Density as a mechanism linking habitat disturbance to increased pathogen prevalence: Evidence from a natural experiment

Sudden habitat loss associated with environmental disturbance can trigger animals to move from affected to undisturbed areas, where increases in local density may occur. Although pathogen transmission is strongly related to local density, how crowding after habitat loss affects infection dynamics in wild populations remains unclear. Here we conceptualize the Disturbance-Density-Disease hypothesis, which posits that disturbance-induced habitat loss results in increased pathogen prevalence via increases in local density at adjacent, undisturbed patches. We then used data from before, during, and after flooding disturbance to test this hypothesis in boreal toads Anaxyrus boreas boreas co-occurring with the pathogenic fungus Batrachochytrium dendrobatidis (Bd). We collected Bd samples from captured individuals during a 5-year (2015–2019) mark-recapture study of boreal toads (n = 1295) that breed in beaver ponds in western Wyoming, USA. During spring of 2017, an extreme flooding event destroyed several beaver dams, resulting in the loss of breeding habitat. We compared host density and pathogen prevalence pre- and post-disturbance at sites affected versus unaffected by flooding.
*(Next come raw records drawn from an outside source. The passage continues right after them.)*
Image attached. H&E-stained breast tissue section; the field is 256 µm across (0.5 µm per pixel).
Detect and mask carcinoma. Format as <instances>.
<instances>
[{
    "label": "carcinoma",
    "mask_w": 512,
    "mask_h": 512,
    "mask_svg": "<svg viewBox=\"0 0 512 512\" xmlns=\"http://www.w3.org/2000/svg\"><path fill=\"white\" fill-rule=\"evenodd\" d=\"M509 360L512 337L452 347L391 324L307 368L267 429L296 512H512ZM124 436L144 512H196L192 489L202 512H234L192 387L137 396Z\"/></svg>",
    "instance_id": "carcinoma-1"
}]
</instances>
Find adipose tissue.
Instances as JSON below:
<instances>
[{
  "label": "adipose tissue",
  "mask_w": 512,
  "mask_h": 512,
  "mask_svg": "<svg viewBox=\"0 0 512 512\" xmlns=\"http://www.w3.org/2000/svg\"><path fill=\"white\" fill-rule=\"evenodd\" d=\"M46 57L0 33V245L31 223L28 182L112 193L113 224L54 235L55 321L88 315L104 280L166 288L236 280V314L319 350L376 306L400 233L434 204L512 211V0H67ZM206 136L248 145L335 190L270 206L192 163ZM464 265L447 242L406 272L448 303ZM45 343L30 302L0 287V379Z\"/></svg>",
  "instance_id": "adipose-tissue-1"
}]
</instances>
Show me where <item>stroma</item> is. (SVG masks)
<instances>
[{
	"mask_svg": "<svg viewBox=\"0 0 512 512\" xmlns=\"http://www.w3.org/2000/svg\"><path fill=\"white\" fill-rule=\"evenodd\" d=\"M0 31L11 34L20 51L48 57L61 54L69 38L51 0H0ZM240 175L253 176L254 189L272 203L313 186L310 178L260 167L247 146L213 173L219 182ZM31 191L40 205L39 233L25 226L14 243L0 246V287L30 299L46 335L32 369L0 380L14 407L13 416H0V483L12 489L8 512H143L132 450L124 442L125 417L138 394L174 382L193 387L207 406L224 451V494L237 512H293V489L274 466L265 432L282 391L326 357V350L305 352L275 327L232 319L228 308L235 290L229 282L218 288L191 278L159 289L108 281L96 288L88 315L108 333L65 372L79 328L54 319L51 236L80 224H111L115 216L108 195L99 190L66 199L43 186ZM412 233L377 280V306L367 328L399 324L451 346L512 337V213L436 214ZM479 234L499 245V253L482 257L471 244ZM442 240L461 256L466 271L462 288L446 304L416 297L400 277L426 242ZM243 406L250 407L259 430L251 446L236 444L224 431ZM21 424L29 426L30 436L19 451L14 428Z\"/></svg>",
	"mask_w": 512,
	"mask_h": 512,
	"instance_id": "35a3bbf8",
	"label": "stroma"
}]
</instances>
At affected sites, population density and Bd prevalence increased at adjacent, undisturbed ponds following the sudden loss of habitat. Moreover, neither host density nor Bd prevalence increased at control sites in areas unaffected by flooding. Taken together, our results support hypothesized links between disturbance, adjacent increases in density, and subsequent increases in pathogen prevalence. Our study contributes to a growing body of ecological research leveraging natural experiments to extract insights from extreme disturbance events. By doing so, we demonstrate an important consequence of disturbance beyond proximate habitat loss and introduce a clear conceptual approach (the Disturbance-Density-Disease hypothesis) to understanding how pathogen transmission can be affected by disturbance via alterations to local density.